WADA revealed last month that Russian whistleblower Yulia Stepanova’s electronic account had been illegally accessed with a “perpetrator” obtaining details which would normally include her registered whereabouts.
Stepanova, in hiding in North America, helped reveal the biggest state-backed doping programme in Russia and was forced to flee the country with her husband for fear of her life.
USADA chief Tygart said the athletes whose confidential information had been leaked had followed the rules.
“In fact, in each of the situations the athlete has done everything right in adhering to the global rules for obtaining permission to use a needed medication,” he said in a statement.
“The cyber-bullying of innocent athletes being engaged by these hackers is cowardly and despicable.”
The ITF said it was “disappointed” that sensitive medical information relating to tennis players had been obtained and published.
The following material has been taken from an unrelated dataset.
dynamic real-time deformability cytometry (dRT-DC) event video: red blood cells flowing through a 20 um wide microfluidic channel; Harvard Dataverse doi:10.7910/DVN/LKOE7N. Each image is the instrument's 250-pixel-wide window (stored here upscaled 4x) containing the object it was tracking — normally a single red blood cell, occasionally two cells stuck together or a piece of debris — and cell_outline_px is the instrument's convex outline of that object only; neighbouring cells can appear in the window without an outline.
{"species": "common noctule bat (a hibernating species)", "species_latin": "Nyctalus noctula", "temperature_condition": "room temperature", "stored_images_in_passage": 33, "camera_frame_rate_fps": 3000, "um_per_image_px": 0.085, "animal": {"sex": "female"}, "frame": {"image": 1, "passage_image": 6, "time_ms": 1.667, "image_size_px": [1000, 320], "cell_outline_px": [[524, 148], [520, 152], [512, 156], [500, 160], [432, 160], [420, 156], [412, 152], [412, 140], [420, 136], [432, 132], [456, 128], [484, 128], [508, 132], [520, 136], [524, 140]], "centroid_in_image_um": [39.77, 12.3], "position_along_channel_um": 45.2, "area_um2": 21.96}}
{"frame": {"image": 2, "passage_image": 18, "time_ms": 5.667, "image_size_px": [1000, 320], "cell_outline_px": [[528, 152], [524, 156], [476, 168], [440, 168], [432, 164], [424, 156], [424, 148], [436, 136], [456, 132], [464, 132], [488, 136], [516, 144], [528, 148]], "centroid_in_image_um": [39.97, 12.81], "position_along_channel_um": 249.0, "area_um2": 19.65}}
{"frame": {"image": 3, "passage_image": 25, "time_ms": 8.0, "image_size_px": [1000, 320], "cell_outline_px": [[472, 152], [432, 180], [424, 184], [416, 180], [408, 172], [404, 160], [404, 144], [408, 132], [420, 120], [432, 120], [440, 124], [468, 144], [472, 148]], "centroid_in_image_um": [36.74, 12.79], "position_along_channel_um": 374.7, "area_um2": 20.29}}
ITF president David Haggerty said all TUEs handed out to tennis players were done so in accordance with WADA rules.
USA Gymnastics said Biles was approved for a TUE exemption and had not broken any rules.
“Simone has filed the proper paperwork per USADA and WADA requirements, and there is no violation,” said USA Gymnastics president Steve Penny in a statement confirming that her data had been hacked.
Biles herself said on Twitter: “I have ADHD and I have taken medicine for it since I was a kid. Please know, I believe in clean sport, have always followed the rules, and will continue to do so as fair play is critical to sport and is very important to me.”